A huge gas resource potential exists in low permeability
Mesozoic sandstones situated in the Deep Basin along the western
flank of the WCSB. To date, this largely continuous Deep Basin fairway
of hydrocarbon-saturated clastic reservoirs has yielded 10 Tcf of
gas.
In southwestern Alberta, several operators are aggressively
drilling the Crossfield/Aphrodites channel sand play, which extends
for 150 kilometers and is buried up to 3,500 meters.
The Elmworth/Wapiti Field, located in west-central
Alberta and adjacent British Columbia, is the classic example of
a tight gas sands play. In 1979, John Masters of Canadian Hunter
Exploration estimated 440 Tcf of gas in the Elmworth/Wapiti Field.

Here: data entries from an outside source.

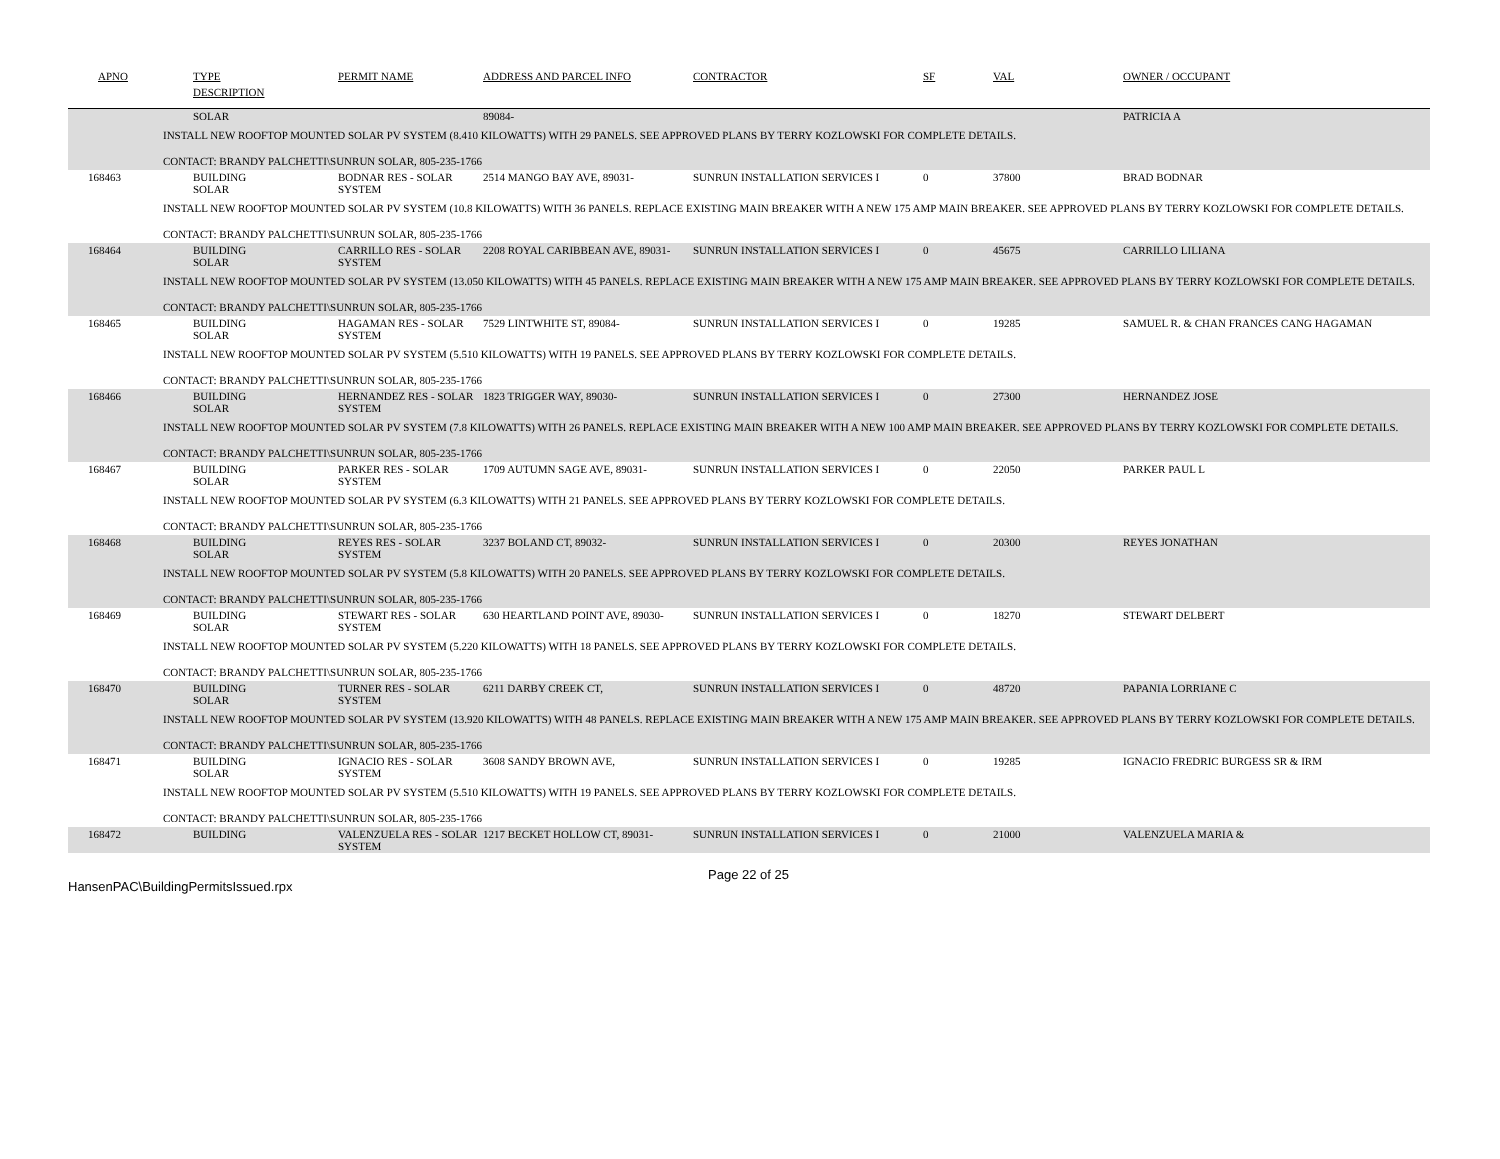| APNO | TYPE | PERMIT NAME | ADDRESS AND PARCEL INFO | CONTRACTOR | SF | VAL | OWNER / OCCUPANT |
| --- | --- | --- | --- | --- | --- | --- | --- |
| | DESCRIPTION | | | | | | |
| | SOLAR | | 89084- | | | | PATRICIA A |
| INSTALL NEW ROOFTOP MOUNTED SOLAR PV SYSTEM (8.410 KILOWATTS) WITH 29 PANELS. SEE APPROVED PLANS BY TERRY KOZLOWSKI FOR COMPLETE DETAILS. CONTACT: BRANDY PALCHETTI\SUNRUN SOLAR, 805-235-1766 | | | | | | | |
| 168463 | BUILDING SOLAR | BODNAR RES - SOLAR SYSTEM | 2514 MANGO BAY AVE, 89031- | SUNRUN INSTALLATION SERVICES I | 0 | 37800 | BRAD BODNAR |
| INSTALL NEW ROOFTOP MOUNTED SOLAR PV SYSTEM (10.8 KILOWATTS) WITH 36 PANELS. REPLACE EXISTING MAIN BREAKER WITH A NEW 175 AMP MAIN BREAKER. SEE APPROVED PLANS BY TERRY KOZLOWSKI FOR COMPLETE DETAILS. CONTACT: BRANDY PALCHETTI\SUNRUN SOLAR, 805-235-1766 | | | | | | | |
| 168464 | BUILDING SOLAR | CARRILLO RES - SOLAR SYSTEM | 2208 ROYAL CARIBBEAN AVE, 89031- | SUNRUN INSTALLATION SERVICES I | 0 | 45675 | CARRILLO LILIANA |
| INSTALL NEW ROOFTOP MOUNTED SOLAR PV SYSTEM (13.050 KILOWATTS) WITH 45 PANELS. REPLACE EXISTING MAIN BREAKER WITH A NEW 175 AMP MAIN BREAKER. SEE APPROVED PLANS BY TERRY KOZLOWSKI FOR COMPLETE DETAILS. CONTACT: BRANDY PALCHETTI\SUNRUN SOLAR, 805-235-1766 | | | | | | | |
| 168465 | BUILDING SOLAR | HAGAMAN RES - SOLAR SYSTEM | 7529 LINTWHITE ST, 89084- | SUNRUN INSTALLATION SERVICES I | 0 | 19285 | SAMUEL R. & CHAN FRANCES CANG HAGAMAN |
| INSTALL NEW ROOFTOP MOUNTED SOLAR PV SYSTEM (5.510 KILOWATTS) WITH 19 PANELS. SEE APPROVED PLANS BY TERRY KOZLOWSKI FOR COMPLETE DETAILS. CONTACT: BRANDY PALCHETTI\SUNRUN SOLAR, 805-235-1766 | | | | | | | |
| 168466 | BUILDING SOLAR | HERNANDEZ RES - SOLAR SYSTEM | 1823 TRIGGER WAY, 89030- | SUNRUN INSTALLATION SERVICES I | 0 | 27300 | HERNANDEZ JOSE |
| INSTALL NEW ROOFTOP MOUNTED SOLAR PV SYSTEM (7.8 KILOWATTS) WITH 26 PANELS. REPLACE EXISTING MAIN BREAKER WITH A NEW 100 AMP MAIN BREAKER. SEE APPROVED PLANS BY TERRY KOZLOWSKI FOR COMPLETE DETAILS. CONTACT: BRANDY PALCHETTI\SUNRUN SOLAR, 805-235-1766 | | | | | | | |
| 168467 | BUILDING SOLAR | PARKER RES - SOLAR SYSTEM | 1709 AUTUMN SAGE AVE, 89031- | SUNRUN INSTALLATION SERVICES I | 0 | 22050 | PARKER PAUL L |
| INSTALL NEW ROOFTOP MOUNTED SOLAR PV SYSTEM (6.3 KILOWATTS) WITH 21 PANELS. SEE APPROVED PLANS BY TERRY KOZLOWSKI FOR COMPLETE DETAILS. CONTACT: BRANDY PALCHETTI\SUNRUN SOLAR, 805-235-1766 | | | | | | | |
| 168468 | BUILDING SOLAR | REYES RES - SOLAR SYSTEM | 3237 BOLAND CT, 89032- | SUNRUN INSTALLATION SERVICES I | 0 | 20300 | REYES JONATHAN |
| INSTALL NEW ROOFTOP MOUNTED SOLAR PV SYSTEM (5.8 KILOWATTS) WITH 20 PANELS. SEE APPROVED PLANS BY TERRY KOZLOWSKI FOR COMPLETE DETAILS. CONTACT: BRANDY PALCHETTI\SUNRUN SOLAR, 805-235-1766 | | | | | | | |
| 168469 | BUILDING SOLAR | STEWART RES - SOLAR SYSTEM | 630 HEARTLAND POINT AVE, 89030- | SUNRUN INSTALLATION SERVICES I | 0 | 18270 | STEWART DELBERT |
| INSTALL NEW ROOFTOP MOUNTED SOLAR PV SYSTEM (5.220 KILOWATTS) WITH 18 PANELS. SEE APPROVED PLANS BY TERRY KOZLOWSKI FOR COMPLETE DETAILS. CONTACT: BRANDY PALCHETTI\SUNRUN SOLAR, 805-235-1766 | | | | | | | |
| 168470 | BUILDING SOLAR | TURNER RES - SOLAR SYSTEM | 6211 DARBY CREEK CT, | SUNRUN INSTALLATION SERVICES I | 0 | 48720 | PAPANIA LORRIANE C |
| INSTALL NEW ROOFTOP MOUNTED SOLAR PV SYSTEM (13.920 KILOWATTS) WITH 48 PANELS. REPLACE EXISTING MAIN BREAKER WITH A NEW 175 AMP MAIN BREAKER. SEE APPROVED PLANS BY TERRY KOZLOWSKI FOR COMPLETE DETAILS. CONTACT: BRANDY PALCHETTI\SUNRUN SOLAR, 805-235-1766 | | | | | | | |
| 168471 | BUILDING SOLAR | IGNACIO RES - SOLAR SYSTEM | 3608 SANDY BROWN AVE, | SUNRUN INSTALLATION SERVICES I | 0 | 19285 | IGNACIO FREDRIC BURGESS SR & IRM |
| INSTALL NEW ROOFTOP MOUNTED SOLAR PV SYSTEM (5.510 KILOWATTS) WITH 19 PANELS. SEE APPROVED PLANS BY TERRY KOZLOWSKI FOR COMPLETE DETAILS. CONTACT: BRANDY PALCHETTI\SUNRUN SOLAR, 805-235-1766 | | | | | | | |
| 168472 | BUILDING | VALENZUELA RES - SOLAR SYSTEM | 1217 BECKET HOLLOW CT, 89031- | SUNRUN INSTALLATION SERVICES I | 0 | 21000 | VALENZUELA MARIA & |
HansenPAC\BuildingPermitsIssued.rpx
Page 22 of 25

While Hayes considers Master's resource number "wildly
optimistic," he suggests that the number was based upon the existence
of very high gas prices and the use of advanced technology. According
to Hayes, 5 Tcf of gas have been discovered to date at Elmworth/Wapiti.
In 2001, when Burlington Resources purchased Canadian
Hunter, it publicly stated that it would apply its production expertise
from the tight gas sands in the San Juan Basin, converting sub-economic
resources of Elmworth-Wapiti to producing reserves.

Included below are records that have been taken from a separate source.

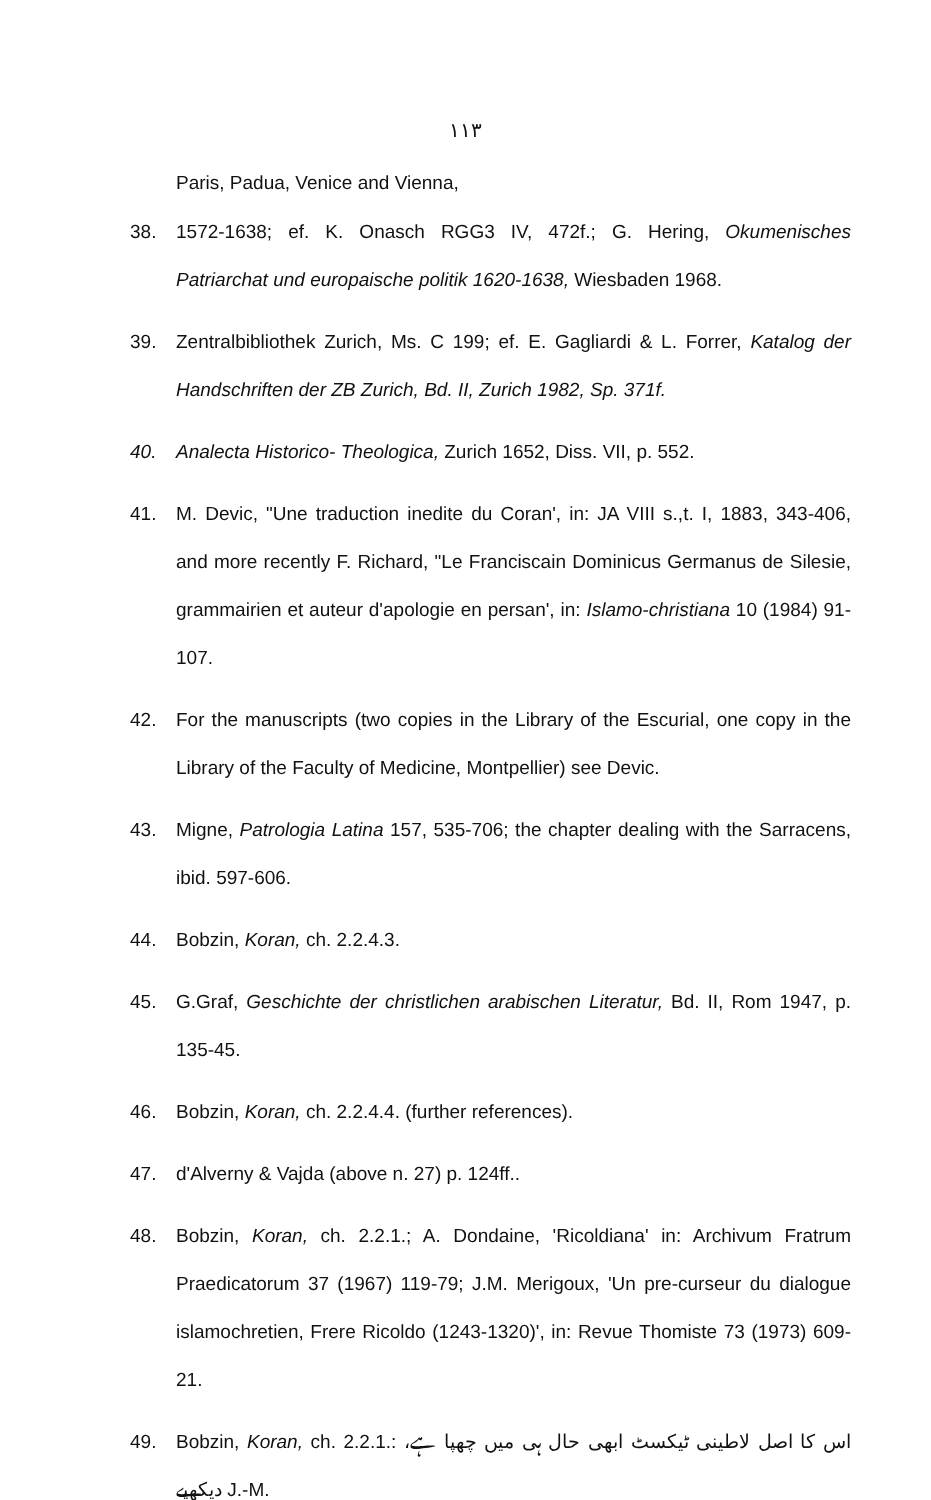١١٣
Paris, Padua, Venice and Vienna,
38. 1572-1638; ef. K. Onasch RGG3 IV, 472f.; G. Hering, Okumenisches Patriarchat und europaische politik 1620-1638, Wiesbaden 1968.
39. Zentralbibliothek Zurich, Ms. C 199; ef. E. Gagliardi & L. Forrer, Katalog der Handschriften der ZB Zurich, Bd. II, Zurich 1982, Sp. 371f.
40. Analecta Historico- Theologica, Zurich 1652, Diss. VII, p. 552.
41. M. Devic, "Une traduction inedite du Coran', in: JA VIII s.,t. I, 1883, 343-406, and more recently F. Richard, "Le Franciscain Dominicus Germanus de Silesie, grammairien et auteur d'apologie en persan', in: Islamo-christiana 10 (1984) 91-107.
42. For the manuscripts (two copies in the Library of the Escurial, one copy in the Library of the Faculty of Medicine, Montpellier) see Devic.
43. Migne, Patrologia Latina 157, 535-706; the chapter dealing with the Sarracens, ibid. 597-606.
44. Bobzin, Koran, ch. 2.2.4.3.
45. G.Graf, Geschichte der christlichen arabischen Literatur, Bd. II, Rom 1947, p. 135-45.
46. Bobzin, Koran, ch. 2.2.4.4. (further references).
47. d'Alverny & Vajda (above n. 27) p. 124ff..
48. Bobzin, Koran, ch. 2.2.1.; A. Dondaine, 'Ricoldiana' in: Archivum Fratrum Praedicatorum 37 (1967) 119-79; J.M. Merigoux, 'Un pre-curseur du dialogue islamochretien, Frere Ricoldo (1243-1320)', in: Revue Thomiste 73 (1973) 609-21.
49. Bobzin, Koran, ch. 2.2.1.: اس کا اصل لاطینی ٹیکسٹ ابھی حال ہی میں چھپا ہے، دیکھیے J.-M.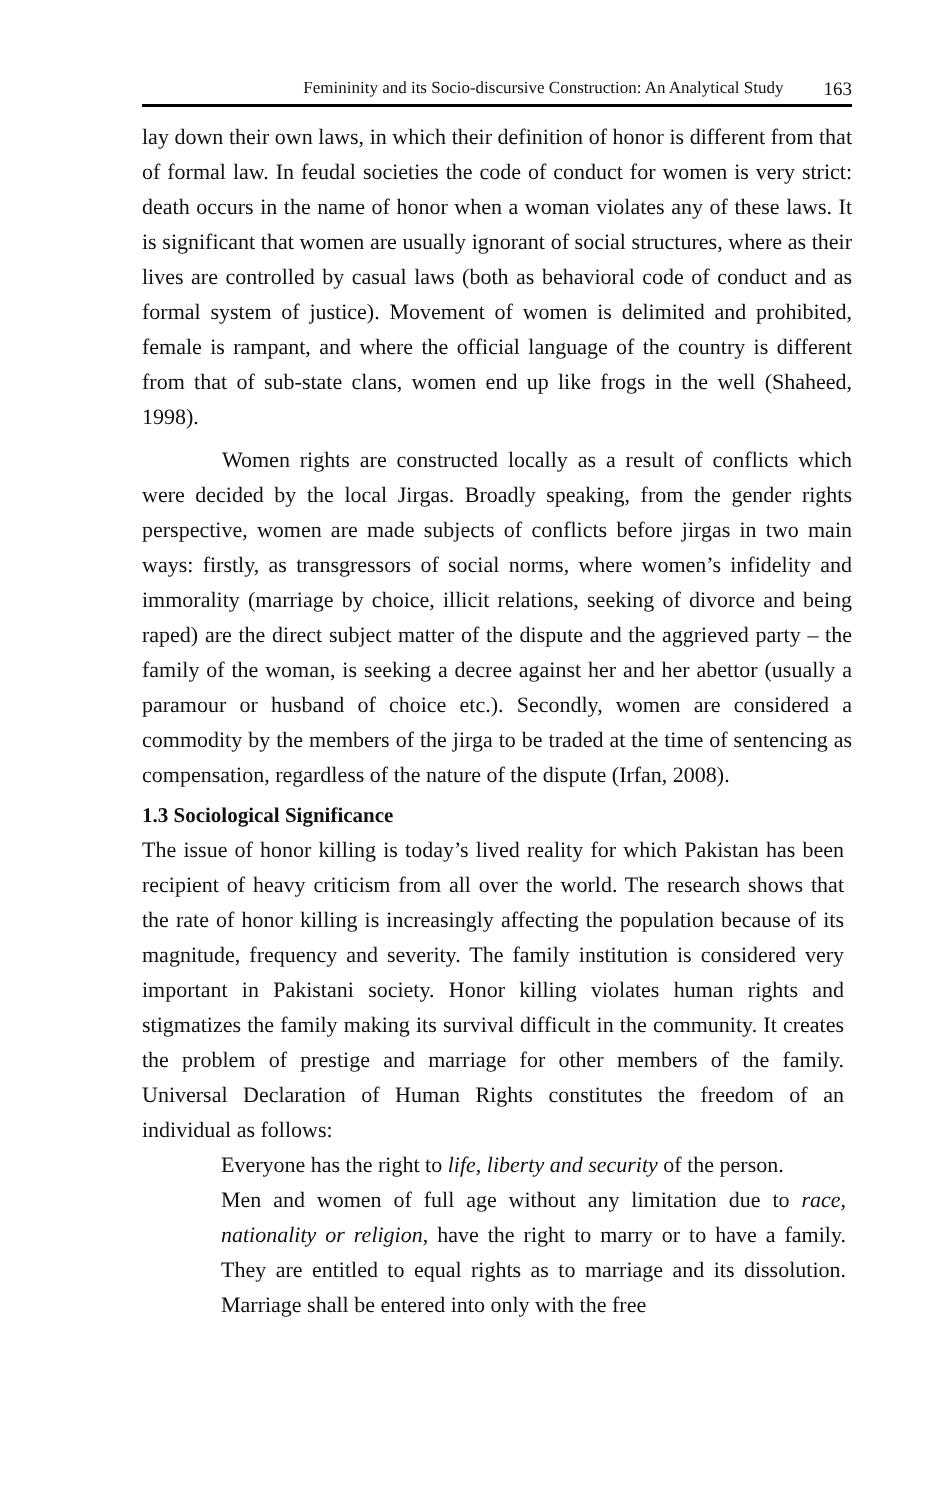Femininity and its Socio-discursive Construction: An Analytical Study 163
lay down their own laws, in which their definition of honor is different from that of formal law. In feudal societies the code of conduct for women is very strict: death occurs in the name of honor when a woman violates any of these laws. It is significant that women are usually ignorant of social structures, where as their lives are controlled by casual laws (both as behavioral code of conduct and as formal system of justice). Movement of women is delimited and prohibited, female is rampant, and where the official language of the country is different from that of sub-state clans, women end up like frogs in the well (Shaheed, 1998).
Women rights are constructed locally as a result of conflicts which were decided by the local Jirgas. Broadly speaking, from the gender rights perspective, women are made subjects of conflicts before jirgas in two main ways: firstly, as transgressors of social norms, where women’s infidelity and immorality (marriage by choice, illicit relations, seeking of divorce and being raped) are the direct subject matter of the dispute and the aggrieved party – the family of the woman, is seeking a decree against her and her abettor (usually a paramour or husband of choice etc.). Secondly, women are considered a commodity by the members of the jirga to be traded at the time of sentencing as compensation, regardless of the nature of the dispute (Irfan, 2008).
1.3 Sociological Significance
The issue of honor killing is today’s lived reality for which Pakistan has been recipient of heavy criticism from all over the world. The research shows that the rate of honor killing is increasingly affecting the population because of its magnitude, frequency and severity. The family institution is considered very important in Pakistani society. Honor killing violates human rights and stigmatizes the family making its survival difficult in the community. It creates the problem of prestige and marriage for other members of the family. Universal Declaration of Human Rights constitutes the freedom of an individual as follows:
Everyone has the right to life, liberty and security of the person.
Men and women of full age without any limitation due to race, nationality or religion, have the right to marry or to have a family. They are entitled to equal rights as to marriage and its dissolution. Marriage shall be entered into only with the free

Deep Devonian Carbonate plays.
The discovery in 1947 of the giant Leduc Field (388
MMbbl recoverable) in the Alberta Plains established the WCSB as
a major hydrocarbon-producing basin. Other giant Devonian reef discoveries
followed: Swan Hills (935 mmbbls recoverable) and Clarke Lake (2.4
Tcf in place).
After successfully exploiting the reef trends in
the plains of Alberta and British Columbia, operators shifted their
exploration efforts westward, to the Deep Basin adjacent to the
Foothills. Significant reserves have been added by giant discoveries
in Devonian reefs situated in the Deep Basin — Blackstone (1.2
Tcf) in 1979 and Caroline (2.3 Tcf) in 1986 and Ladyfern (1 Tcf)
in the late 1990s.
The Deep Devonian carbonates also include prospective,
diagenetically-enhanced ramp facies. Giant fields discovered in
ramp strata during the 1950s include Crossfield (2.6 Tcf in place)
and Parkland (240 Bcf). Recent discoveries have indicated prospective
carbonate ramp strata extending over large areas of the basin.
According to Hayes, 56 Tcf of gas in place has been
discovered to date. A resource assessment by the Geological Survey
of Canada predicts an additional 70 Tcf of gas is yet to be discovered.